| Instructions to follow |
Below are some records. Return exactly their lines from the one containing "要做实做细人才服务，全面摸排建立企业" through the one containing "UPV/EHUko aitortutako ikerketa taldeak", and drop the pictures.
-- Records provided follows --
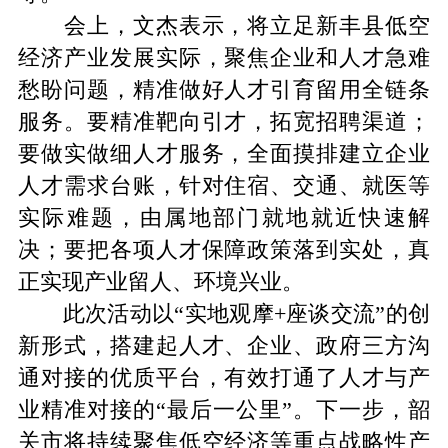
会
上
，文杰表示，将立足新丰县低空
经济产业发展实际，聚焦企业和人才急难
愁盼问题，精准做好人才引育留用全链条
服务。要精准靶向引才，拓宽招聘渠道；
要做实做细人才服务，全面摸排建立企业
人才需求台账，针对住宿、交通、就医等
实际难题，由属地部门就地就近快速解
决；要把各项人才保障政策落到实处，真
正实现产业留人、环境兴业。
此次活动以
“实地观摩+座谈交流”的创
新形式，搭建起人才、企业、政府三方沟
通对接的优质平台，有效打通了人才与产
业精准对接的“最后一公里”。下一步，
韶
关
市将持续聚焦低空经济等重点战略性产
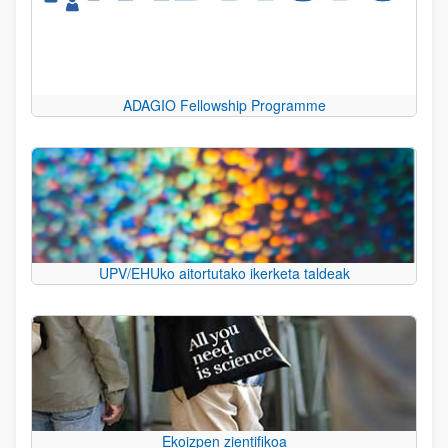
ADAGIO Fellowship Programme
UPV/EHUko aitortutako ikerketa taldeak
Ekoizpen zientifikoa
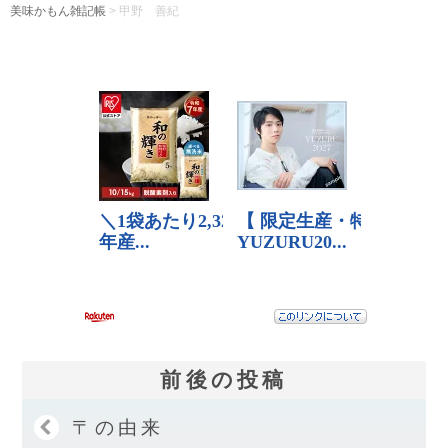
美味かもん雑記帳
>
甲野 善紀
前後の投稿
〒の由来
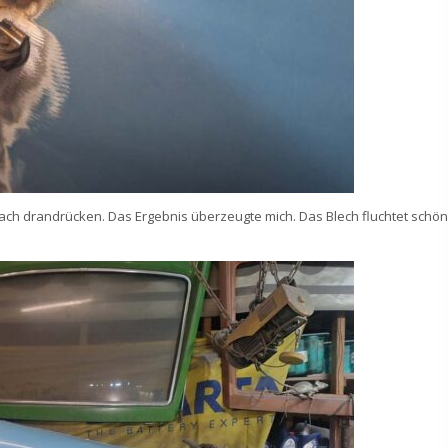
ch drandrücken. Das Ergebnis überzeugte mich. Das Blech fluchtet schön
-- Records provided concluded --
| Solution to this problem |
要做实做细人才服务，全面摸排建立企业
人才需求台账，针对住宿、交通、就医等
实际难题，由属地部门就地就近快速解
决；要把各项人才保障政策落到实处，真
正实现产业留人、环境兴业。
此次活动以
“实地观摩+座谈交流”的创
新形式，搭建起人才、企业、政府三方沟
通对接的优质平台，有效打通了人才与产
业精准对接的“最后一公里”。下一步，
韶
关
市将持续聚焦低空经济等重点战略性产
ADAGIO Fellowship Programme
UPV/EHUko aitortutako ikerketa taldeak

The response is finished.